┏━━
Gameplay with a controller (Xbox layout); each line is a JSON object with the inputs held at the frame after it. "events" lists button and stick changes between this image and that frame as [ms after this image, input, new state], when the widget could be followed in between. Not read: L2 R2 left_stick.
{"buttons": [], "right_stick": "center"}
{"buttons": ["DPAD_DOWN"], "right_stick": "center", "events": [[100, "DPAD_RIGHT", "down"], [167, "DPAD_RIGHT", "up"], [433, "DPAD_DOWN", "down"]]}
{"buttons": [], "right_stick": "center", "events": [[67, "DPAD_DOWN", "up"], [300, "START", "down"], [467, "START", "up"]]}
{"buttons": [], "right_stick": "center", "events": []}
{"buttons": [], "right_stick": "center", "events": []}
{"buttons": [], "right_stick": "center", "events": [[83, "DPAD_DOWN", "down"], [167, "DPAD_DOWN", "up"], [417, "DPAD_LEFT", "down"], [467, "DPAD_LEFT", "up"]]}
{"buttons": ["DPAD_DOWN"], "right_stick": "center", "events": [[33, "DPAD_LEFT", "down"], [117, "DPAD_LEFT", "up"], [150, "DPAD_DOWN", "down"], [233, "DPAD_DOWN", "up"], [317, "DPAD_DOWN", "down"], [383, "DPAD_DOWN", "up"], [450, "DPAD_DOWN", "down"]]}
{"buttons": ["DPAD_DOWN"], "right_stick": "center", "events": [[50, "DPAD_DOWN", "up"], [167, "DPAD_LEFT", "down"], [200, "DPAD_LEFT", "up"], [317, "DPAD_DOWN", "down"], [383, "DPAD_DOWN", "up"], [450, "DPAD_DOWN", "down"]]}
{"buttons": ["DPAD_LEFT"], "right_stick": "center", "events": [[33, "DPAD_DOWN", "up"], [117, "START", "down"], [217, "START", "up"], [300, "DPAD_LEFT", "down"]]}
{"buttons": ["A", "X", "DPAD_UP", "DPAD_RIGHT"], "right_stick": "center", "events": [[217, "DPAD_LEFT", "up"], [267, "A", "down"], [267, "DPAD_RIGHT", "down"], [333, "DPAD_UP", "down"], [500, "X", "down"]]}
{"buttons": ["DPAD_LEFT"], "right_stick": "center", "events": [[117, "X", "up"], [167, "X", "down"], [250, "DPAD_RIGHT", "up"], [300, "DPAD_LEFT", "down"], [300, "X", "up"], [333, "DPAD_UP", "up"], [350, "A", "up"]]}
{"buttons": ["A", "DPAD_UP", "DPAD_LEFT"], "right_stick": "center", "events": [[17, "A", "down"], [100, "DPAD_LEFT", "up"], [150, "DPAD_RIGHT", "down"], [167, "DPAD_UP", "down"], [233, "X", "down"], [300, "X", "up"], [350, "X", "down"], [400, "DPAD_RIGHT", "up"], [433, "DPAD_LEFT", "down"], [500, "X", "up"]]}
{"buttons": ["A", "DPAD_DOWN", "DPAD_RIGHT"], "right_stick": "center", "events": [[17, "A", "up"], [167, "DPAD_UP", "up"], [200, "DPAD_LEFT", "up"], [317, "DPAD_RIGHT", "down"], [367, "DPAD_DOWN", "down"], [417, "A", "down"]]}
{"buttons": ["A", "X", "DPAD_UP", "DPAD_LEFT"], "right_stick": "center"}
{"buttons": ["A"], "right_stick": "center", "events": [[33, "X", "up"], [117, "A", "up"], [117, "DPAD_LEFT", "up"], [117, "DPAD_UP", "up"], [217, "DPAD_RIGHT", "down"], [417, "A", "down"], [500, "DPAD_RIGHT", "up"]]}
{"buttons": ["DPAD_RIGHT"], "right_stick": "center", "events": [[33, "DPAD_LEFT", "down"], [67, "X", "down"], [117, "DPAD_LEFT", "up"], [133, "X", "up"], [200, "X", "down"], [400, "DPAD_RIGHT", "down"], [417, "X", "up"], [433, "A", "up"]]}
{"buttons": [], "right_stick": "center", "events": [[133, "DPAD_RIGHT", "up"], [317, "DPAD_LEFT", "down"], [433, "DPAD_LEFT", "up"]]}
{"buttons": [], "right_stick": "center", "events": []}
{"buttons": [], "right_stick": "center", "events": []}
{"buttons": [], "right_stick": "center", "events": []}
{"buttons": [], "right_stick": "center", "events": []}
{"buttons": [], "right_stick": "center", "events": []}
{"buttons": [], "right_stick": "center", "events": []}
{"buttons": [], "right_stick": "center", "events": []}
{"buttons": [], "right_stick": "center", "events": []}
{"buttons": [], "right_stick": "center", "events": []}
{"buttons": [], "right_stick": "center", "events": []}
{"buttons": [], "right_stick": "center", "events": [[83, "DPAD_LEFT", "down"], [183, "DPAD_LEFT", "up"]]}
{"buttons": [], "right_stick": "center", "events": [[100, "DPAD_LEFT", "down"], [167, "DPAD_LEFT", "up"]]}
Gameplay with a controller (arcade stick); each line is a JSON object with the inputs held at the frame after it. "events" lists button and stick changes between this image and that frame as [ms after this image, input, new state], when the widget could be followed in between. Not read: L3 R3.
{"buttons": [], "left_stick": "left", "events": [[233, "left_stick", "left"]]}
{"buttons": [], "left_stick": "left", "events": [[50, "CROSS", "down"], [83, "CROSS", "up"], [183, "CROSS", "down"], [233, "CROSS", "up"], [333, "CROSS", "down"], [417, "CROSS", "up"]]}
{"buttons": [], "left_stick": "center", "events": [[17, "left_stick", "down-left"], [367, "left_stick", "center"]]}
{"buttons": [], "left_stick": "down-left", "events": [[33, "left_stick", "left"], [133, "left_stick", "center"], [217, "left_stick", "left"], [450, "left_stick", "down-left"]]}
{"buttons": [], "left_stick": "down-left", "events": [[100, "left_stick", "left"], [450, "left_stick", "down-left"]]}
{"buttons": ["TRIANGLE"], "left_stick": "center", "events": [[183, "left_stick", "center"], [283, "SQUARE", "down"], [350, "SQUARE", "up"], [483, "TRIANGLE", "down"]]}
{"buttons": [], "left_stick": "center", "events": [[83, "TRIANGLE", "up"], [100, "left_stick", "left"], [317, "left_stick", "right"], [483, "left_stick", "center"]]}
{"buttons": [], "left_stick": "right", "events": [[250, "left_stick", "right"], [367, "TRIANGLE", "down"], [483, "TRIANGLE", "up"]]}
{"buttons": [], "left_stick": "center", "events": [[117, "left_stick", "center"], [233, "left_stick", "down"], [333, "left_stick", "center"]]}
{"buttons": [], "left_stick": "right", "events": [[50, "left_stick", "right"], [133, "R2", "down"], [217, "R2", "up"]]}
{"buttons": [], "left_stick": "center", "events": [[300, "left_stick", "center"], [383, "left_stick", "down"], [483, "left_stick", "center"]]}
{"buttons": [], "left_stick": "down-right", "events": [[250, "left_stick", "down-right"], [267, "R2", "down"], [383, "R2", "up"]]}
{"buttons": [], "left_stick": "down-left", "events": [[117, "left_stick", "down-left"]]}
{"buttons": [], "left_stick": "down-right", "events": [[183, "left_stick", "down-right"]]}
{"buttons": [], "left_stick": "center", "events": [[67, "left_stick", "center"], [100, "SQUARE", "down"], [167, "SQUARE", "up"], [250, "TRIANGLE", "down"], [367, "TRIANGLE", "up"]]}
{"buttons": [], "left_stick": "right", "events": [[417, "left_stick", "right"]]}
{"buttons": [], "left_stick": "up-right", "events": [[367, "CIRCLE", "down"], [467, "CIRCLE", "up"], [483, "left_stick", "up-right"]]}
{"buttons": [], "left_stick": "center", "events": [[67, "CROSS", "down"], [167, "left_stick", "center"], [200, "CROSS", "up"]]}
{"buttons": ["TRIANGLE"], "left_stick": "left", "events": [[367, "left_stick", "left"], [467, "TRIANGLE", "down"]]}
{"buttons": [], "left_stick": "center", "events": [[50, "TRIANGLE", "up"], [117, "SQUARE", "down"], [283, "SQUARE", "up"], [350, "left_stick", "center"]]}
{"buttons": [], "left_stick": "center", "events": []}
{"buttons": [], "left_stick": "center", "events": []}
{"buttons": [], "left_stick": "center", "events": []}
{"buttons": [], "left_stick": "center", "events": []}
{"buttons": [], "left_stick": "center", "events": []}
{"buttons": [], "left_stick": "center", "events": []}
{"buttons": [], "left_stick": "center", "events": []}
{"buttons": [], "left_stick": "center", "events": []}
┗━━
▸ **About this task**: Scan the material above for lines holding "CROSS" and copy each of them.

▸ **Response area**:
{"buttons": [], "left_stick": "left", "events": [[50, "CROSS", "down"], [83, "CROSS", "up"], [183, "CROSS", "down"], [233, "CROSS", "up"], [333, "CROSS", "down"], [417, "CROSS", "up"]]}
{"buttons": [], "left_stick": "center", "events": [[67, "CROSS", "down"], [167, "left_stick", "center"], [200, "CROSS", "up"]]}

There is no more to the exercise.